Repeat the data below in full and exactly.

# # # #

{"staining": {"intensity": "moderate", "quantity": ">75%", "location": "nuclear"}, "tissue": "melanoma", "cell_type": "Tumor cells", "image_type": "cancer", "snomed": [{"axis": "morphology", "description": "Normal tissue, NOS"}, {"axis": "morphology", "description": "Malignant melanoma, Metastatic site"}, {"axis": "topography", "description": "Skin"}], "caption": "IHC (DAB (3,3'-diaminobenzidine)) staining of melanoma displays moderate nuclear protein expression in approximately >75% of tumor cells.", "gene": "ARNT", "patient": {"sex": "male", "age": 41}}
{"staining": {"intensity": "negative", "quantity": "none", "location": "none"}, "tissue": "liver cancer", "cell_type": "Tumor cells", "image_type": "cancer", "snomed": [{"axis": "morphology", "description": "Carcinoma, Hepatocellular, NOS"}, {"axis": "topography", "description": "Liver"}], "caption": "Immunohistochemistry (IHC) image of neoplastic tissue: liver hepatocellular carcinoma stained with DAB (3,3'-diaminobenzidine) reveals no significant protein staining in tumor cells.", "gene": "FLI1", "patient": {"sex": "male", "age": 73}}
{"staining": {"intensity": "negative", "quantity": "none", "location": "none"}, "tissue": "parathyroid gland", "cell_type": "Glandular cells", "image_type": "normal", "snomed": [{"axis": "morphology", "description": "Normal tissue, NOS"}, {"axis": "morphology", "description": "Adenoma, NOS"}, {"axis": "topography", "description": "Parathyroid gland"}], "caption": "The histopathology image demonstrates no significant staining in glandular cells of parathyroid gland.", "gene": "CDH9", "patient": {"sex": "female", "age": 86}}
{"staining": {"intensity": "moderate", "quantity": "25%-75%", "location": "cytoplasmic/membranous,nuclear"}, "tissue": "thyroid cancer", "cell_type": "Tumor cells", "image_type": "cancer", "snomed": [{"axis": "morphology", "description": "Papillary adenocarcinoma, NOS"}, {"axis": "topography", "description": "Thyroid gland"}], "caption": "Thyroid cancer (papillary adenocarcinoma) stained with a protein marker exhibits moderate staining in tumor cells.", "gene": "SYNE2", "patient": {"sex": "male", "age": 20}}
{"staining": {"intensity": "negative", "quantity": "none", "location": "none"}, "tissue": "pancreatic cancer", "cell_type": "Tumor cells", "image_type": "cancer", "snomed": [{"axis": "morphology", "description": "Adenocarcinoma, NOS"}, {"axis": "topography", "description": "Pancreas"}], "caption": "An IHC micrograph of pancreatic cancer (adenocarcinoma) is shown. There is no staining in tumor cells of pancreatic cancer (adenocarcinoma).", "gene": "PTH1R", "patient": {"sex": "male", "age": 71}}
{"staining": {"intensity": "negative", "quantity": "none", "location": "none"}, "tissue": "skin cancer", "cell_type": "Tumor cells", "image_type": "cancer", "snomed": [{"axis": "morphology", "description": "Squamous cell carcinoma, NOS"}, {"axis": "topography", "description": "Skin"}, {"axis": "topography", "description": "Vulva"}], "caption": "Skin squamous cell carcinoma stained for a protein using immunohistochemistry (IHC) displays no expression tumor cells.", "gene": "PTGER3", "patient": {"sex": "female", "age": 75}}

# # # #

## ANSWER BOX
{"staining": {"intensity": "moderate", "quantity": ">75%", "location": "nuclear"}, "tissue": "melanoma", "cell_type": "Tumor cells", "image_type": "cancer", "snomed": [{"axis": "morphology", "description": "Normal tissue, NOS"}, {"axis": "morphology", "description": "Malignant melanoma, Metastatic site"}, {"axis": "topography", "description": "Skin"}], "caption": "IHC (DAB (3,3'-diaminobenzidine)) staining of melanoma displays moderate nuclear protein expression in approximately >75% of tumor cells.", "gene": "ARNT", "patient": {"sex": "male", "age": 41}}
{"staining": {"intensity": "negative", "quantity": "none", "location": "none"}, "tissue": "liver cancer", "cell_type": "Tumor cells", "image_type": "cancer", "snomed": [{"axis": "morphology", "description": "Carcinoma, Hepatocellular, NOS"}, {"axis": "topography", "description": "Liver"}], "caption": "Immunohistochemistry (IHC) image of neoplastic tissue: liver hepatocellular carcinoma stained with DAB (3,3'-diaminobenzidine) reveals no significant protein staining in tumor cells.", "gene": "FLI1", "patient": {"sex": "male", "age": 73}}
{"staining": {"intensity": "negative", "quantity": "none", "location": "none"}, "tissue": "parathyroid gland", "cell_type": "Glandular cells", "image_type": "normal", "snomed": [{"axis": "morphology", "description": "Normal tissue, NOS"}, {"axis": "morphology", "description": "Adenoma, NOS"}, {"axis": "topography", "description": "Parathyroid gland"}], "caption": "The histopathology image demonstrates no significant staining in glandular cells of parathyroid gland.", "gene": "CDH9", "patient": {"sex": "female", "age": 86}}
{"staining": {"intensity": "moderate", "quantity": "25%-75%", "location": "cytoplasmic/membranous,nuclear"}, "tissue": "thyroid cancer", "cell_type": "Tumor cells", "image_type": "cancer", "snomed": [{"axis": "morphology", "description": "Papillary adenocarcinoma, NOS"}, {"axis": "topography", "description": "Thyroid gland"}], "caption": "Thyroid cancer (papillary adenocarcinoma) stained with a protein marker exhibits moderate staining in tumor cells.", "gene": "SYNE2", "patient": {"sex": "male", "age": 20}}
{"staining": {"intensity": "negative", "quantity": "none", "location": "none"}, "tissue": "pancreatic cancer", "cell_type": "Tumor cells", "image_type": "cancer", "snomed": [{"axis": "morphology", "description": "Adenocarcinoma, NOS"}, {"axis": "topography", "description": "Pancreas"}], "caption": "An IHC micrograph of pancreatic cancer (adenocarcinoma) is shown. There is no staining in tumor cells of pancreatic cancer (adenocarcinoma).", "gene": "PTH1R", "patient": {"sex": "male", "age": 71}}
{"staining": {"intensity": "negative", "quantity": "none", "location": "none"}, "tissue": "skin cancer", "cell_type": "Tumor cells", "image_type": "cancer", "snomed": [{"axis": "morphology", "description": "Squamous cell carcinoma, NOS"}, {"axis": "topography", "description": "Skin"}, {"axis": "topography", "description": "Vulva"}], "caption": "Skin squamous cell carcinoma stained for a protein using immunohistochemistry (IHC) displays no expression tumor cells.", "gene": "PTGER3", "patient": {"sex": "female", "age": 75}}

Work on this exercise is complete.